Le mercredi 8 mars dernier, à la surprise générale, la Statue de la Liberté s’est éteinte pendant approximativement 1h30, suscitant l’imagination des internautes.

En effet, l’événement a eu lieu pendant la journée internationale des droits de la femme, vers 22h00. Twitter s’est retrouvé inondé de messages, les twittos clamant une action délibérée, notamment liée au mouvement #DayWithoutWoman. Le fait que seules la couronne et la torche soient restées allumées durant l’incident a amplifié le phénomène.
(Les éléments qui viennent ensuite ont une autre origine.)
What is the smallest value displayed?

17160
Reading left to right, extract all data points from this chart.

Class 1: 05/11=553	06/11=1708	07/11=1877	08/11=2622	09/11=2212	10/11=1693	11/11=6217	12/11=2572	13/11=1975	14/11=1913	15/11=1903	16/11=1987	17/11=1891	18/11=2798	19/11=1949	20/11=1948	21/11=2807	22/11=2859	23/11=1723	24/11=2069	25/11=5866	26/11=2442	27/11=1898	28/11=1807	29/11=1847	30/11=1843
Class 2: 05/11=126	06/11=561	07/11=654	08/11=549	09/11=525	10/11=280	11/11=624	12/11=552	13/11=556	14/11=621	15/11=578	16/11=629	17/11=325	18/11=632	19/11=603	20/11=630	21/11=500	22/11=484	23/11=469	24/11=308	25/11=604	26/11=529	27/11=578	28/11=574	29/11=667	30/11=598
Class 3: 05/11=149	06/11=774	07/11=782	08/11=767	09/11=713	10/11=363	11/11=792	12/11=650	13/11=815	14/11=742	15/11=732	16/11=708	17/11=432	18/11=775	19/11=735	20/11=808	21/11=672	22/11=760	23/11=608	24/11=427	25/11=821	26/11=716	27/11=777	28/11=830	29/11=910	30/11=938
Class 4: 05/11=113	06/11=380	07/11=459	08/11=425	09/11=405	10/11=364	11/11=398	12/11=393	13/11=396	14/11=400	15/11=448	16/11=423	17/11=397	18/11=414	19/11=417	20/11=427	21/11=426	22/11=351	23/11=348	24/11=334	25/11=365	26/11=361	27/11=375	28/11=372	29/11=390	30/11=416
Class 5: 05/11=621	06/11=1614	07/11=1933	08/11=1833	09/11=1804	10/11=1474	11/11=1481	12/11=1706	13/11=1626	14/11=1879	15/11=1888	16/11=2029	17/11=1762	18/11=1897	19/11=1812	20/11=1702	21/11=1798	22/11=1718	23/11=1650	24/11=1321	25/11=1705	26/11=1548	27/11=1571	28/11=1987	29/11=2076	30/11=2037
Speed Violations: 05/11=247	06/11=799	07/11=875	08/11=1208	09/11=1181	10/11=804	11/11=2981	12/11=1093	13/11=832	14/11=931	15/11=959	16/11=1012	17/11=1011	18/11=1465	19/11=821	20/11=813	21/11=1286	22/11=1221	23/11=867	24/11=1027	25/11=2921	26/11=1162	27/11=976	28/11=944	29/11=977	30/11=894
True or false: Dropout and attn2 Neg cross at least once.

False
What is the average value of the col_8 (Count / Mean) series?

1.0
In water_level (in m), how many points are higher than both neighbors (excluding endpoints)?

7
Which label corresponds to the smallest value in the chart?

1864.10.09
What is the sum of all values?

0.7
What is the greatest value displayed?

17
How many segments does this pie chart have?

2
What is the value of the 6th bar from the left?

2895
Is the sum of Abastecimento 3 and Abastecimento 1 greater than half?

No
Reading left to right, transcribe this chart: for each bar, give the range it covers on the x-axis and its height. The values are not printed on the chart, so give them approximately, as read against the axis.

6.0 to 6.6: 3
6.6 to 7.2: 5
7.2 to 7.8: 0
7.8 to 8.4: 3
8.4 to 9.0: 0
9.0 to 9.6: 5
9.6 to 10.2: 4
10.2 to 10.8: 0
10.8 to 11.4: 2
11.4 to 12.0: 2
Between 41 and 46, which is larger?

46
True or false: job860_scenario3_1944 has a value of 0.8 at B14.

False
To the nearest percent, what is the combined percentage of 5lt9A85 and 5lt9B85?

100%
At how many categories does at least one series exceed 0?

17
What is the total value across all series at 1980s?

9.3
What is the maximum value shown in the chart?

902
La deuxième grande hypothèse reste dans la veine de l’action anti-système, et concerne cette fois une  supposée action anti-trump. Pour d’autres encore, c’est du pareil au même, étant donné les propos douteux de Trump sur les femmes il y a peu.

Du bruit pour rien

La version officielle est beaucoup plus ennuyeuse. D’après un porte-parole du National Park Service, il s’agirait simplement d’une erreur, suite à laquelle un générateur de secours se serait allumé. Mis en place en prévention des dégâts de l’ouragan Sandy en 2012, l’incident n’aurait donc rien à voir avec une manifestation féministe ou anti-système.

Des standards à revoir

Mauvais point donc, pour les équipes de maintenance présentes sur place. Avec ses 4,5 millions de visiteurs à l’année, la Statue de la Liberté bénéficie d’installations haut de gamme, notamment d’un système de vidéo surveillance impressionnant et  d’un câblage sur-mesure qui permettent un contrôle absolu sur tout le site. Pas étonnant donc, de voir les théories les plus loufoques émerger sur les réseaux sociaux pendant que les principaux intéressés restent discrets.

Malgré ces déclarations, tout le monde n’a pas abandonné l’idée d’un coup préparé, allant jusqu’à supposer que le service d’entretien du parc est en partie responsable! De quoi sérieusement remettre en question l’instantanéité des réseaux sociaux lorsqu’il s’agit de vérifier une information.